• EXTRAIT DU DOCUMENT
CONCLUSION: A combined test using OF and DCIP could be used as an effective preliminary screening alternative to an electronic blood cell count for identifying carriers with aº-thalassaemia, b-thalassaemia and Hb E. The strategy should prove useful for population screening in prevention and control programmes in rural communities in south-east Asia where laboratory facilities and economic resources are limited.

Keywords: Thalassemia/diagnosis/blood; Hemoglobin E/diagnostic use; Osmotic fragility; Precipitin tests; 2,6-Dichloroindophenol/diagnostic use; Erythrocyte indices; Carrier state/blood; Rural population; Cambodia; Lao People' Democratic Republic; Thailand; South-East Asia. (source: MeSH, NLM).


RÉSUMÉ

OBJECTIF: Evaluer une stratégie simple de dépistage de la thalassémie et de l'hémoglobine (Hb) E dans le cadre d'un programme de prévention et de lutte axé sur la thalassémie dans des communautés rurales ne disposant que de ressources limitées.
MÉTHODES: Des prélèvements de sang réalisés sur 301 participants thaï-khmers ont été soumis à un dépistage de la thalassémie et de l'HbE au moyen de deux tests combinés, une version modifiée du test de résistance osmotique globulaire en un seul tube (test OF) et une version modifiée du test de précipitation par le dichlorophénolindophénol (test DCIP). Les résultats ont été évalués au moyen d'analyses hématologiques classiques comportant la détermination des indices érythrocytaires, le typage et le dosage de l'hémoglobine et l'analyse par amplification génique (PCR) des gènes de l'a-globine et de la b-globine.

• DONNÉES PRÉSENTÉES
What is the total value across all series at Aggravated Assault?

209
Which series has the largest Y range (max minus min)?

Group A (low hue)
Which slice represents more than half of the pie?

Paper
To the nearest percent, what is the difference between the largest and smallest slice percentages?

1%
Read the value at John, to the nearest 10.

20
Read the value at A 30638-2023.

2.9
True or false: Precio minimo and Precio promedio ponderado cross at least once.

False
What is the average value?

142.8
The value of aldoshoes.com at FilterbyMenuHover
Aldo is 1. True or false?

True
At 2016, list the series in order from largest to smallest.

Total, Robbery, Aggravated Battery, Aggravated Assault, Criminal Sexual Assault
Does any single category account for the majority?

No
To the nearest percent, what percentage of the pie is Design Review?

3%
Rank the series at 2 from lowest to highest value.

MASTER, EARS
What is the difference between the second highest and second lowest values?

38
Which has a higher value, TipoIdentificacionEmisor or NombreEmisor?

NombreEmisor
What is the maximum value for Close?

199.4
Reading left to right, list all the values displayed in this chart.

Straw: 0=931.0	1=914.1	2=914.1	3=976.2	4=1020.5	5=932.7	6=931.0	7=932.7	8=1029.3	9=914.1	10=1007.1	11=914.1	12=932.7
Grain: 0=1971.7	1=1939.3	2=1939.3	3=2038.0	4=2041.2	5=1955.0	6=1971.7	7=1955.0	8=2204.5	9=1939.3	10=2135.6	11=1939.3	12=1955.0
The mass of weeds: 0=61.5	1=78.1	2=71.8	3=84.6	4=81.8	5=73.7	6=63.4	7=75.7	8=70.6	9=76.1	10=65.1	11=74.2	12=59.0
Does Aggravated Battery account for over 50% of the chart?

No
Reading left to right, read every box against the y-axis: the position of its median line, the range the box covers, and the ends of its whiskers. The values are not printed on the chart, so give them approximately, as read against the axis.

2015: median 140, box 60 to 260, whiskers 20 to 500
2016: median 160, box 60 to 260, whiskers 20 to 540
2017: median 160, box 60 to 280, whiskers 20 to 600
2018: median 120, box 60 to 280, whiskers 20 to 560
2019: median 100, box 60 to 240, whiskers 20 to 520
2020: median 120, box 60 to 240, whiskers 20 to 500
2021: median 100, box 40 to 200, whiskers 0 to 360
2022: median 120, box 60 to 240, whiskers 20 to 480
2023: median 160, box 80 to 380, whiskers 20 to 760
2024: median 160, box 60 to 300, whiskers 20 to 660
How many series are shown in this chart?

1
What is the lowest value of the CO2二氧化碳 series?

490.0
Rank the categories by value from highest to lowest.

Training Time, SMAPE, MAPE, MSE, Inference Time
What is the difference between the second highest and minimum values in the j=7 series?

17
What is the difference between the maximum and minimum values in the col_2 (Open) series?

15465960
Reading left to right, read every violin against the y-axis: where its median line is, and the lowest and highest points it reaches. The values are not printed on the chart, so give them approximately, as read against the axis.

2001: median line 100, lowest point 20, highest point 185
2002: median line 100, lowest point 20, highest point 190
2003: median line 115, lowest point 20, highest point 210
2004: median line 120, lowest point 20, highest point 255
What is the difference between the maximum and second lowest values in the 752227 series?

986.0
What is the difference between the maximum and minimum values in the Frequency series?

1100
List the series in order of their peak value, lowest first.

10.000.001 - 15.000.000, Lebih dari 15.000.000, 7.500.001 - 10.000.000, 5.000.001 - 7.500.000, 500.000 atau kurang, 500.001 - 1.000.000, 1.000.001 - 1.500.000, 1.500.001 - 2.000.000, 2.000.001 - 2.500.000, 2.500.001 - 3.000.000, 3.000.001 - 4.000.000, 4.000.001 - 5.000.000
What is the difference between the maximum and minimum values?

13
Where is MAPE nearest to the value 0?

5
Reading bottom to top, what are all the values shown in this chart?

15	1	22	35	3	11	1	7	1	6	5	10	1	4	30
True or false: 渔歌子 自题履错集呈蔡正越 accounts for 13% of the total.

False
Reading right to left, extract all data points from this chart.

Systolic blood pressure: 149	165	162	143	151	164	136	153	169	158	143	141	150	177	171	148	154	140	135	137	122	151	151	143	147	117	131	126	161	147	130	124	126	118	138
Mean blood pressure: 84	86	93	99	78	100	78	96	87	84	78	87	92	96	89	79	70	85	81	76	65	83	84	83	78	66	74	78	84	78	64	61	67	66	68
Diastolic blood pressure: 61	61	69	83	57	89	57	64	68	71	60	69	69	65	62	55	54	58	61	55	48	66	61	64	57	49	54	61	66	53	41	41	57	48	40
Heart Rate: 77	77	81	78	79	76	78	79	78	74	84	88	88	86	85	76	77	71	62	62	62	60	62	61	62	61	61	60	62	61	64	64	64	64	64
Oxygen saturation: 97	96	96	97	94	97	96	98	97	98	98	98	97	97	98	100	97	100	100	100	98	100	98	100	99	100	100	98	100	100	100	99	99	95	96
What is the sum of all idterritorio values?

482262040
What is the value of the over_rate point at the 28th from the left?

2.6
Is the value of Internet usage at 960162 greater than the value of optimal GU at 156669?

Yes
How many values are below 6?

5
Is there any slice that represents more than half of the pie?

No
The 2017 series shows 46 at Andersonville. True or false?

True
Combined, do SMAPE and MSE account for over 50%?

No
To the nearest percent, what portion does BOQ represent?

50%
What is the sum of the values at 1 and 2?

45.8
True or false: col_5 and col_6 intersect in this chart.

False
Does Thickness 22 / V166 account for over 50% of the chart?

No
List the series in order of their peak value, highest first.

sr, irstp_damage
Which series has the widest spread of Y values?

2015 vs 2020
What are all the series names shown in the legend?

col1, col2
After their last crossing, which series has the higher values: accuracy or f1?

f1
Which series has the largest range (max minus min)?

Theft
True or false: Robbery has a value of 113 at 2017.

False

• CONSIGNE
Poursuivez l'extrait sur le dépistage de la thalassémie et de l'hémoglobine E à la suite de sa dernière phrase.

• VOTRE RÉPONSE
RÉSULTATS: Les participants ont été répartis en 4 groupes selon les résultats des deux tests. Sur les 301 participants, 104 (34,6 %) avaient des résultats négatifs pour les deux tests, 48 (15,9 %) des résultats positifs pour le test OF mais négatifs pour le test DCIP, 40 (13,3 %) des résultats négatifs pour le test OF mais positifs pour le test DCIP et 109 (36,2 %) des résultats positifs pour les deux tests. Aucun porteur de formes cliniquement importantes de thalassémie (aº-thalassémie, b-thalassémie) ni d'HbE n'a été trouvé dans le groupe dont les deux tests étaient négatifs. Tous les porteurs d'HbE avaient un test DCIP positif. Les porteurs d'a+-thalassémie ou d'hémoglobine de Constant Spring pouvaient avoir des résultats positifs ou négatifs pour le test OF mais avaient tous un test DCIP négatif. L'utilisation combinée des deux tests comme méthode de dépistage préliminaire des trois groupes importants de porteurs avait une sensibilité de 100 % et une spécificité de 69,8 %, et une valeur prédictive positive de 77,2 % et négative de 100 %. Une évaluation complémentaire de ce système de dépistage par le personnel local de trois hôpitaux communautaires a donné une sensibilité de 98,1-100 % et une spécificité de 65,4-88,4 %, avec une valeur prédictive positive de 75,0-86,9 % et une valeur prédictive négative de 98,1-100 %.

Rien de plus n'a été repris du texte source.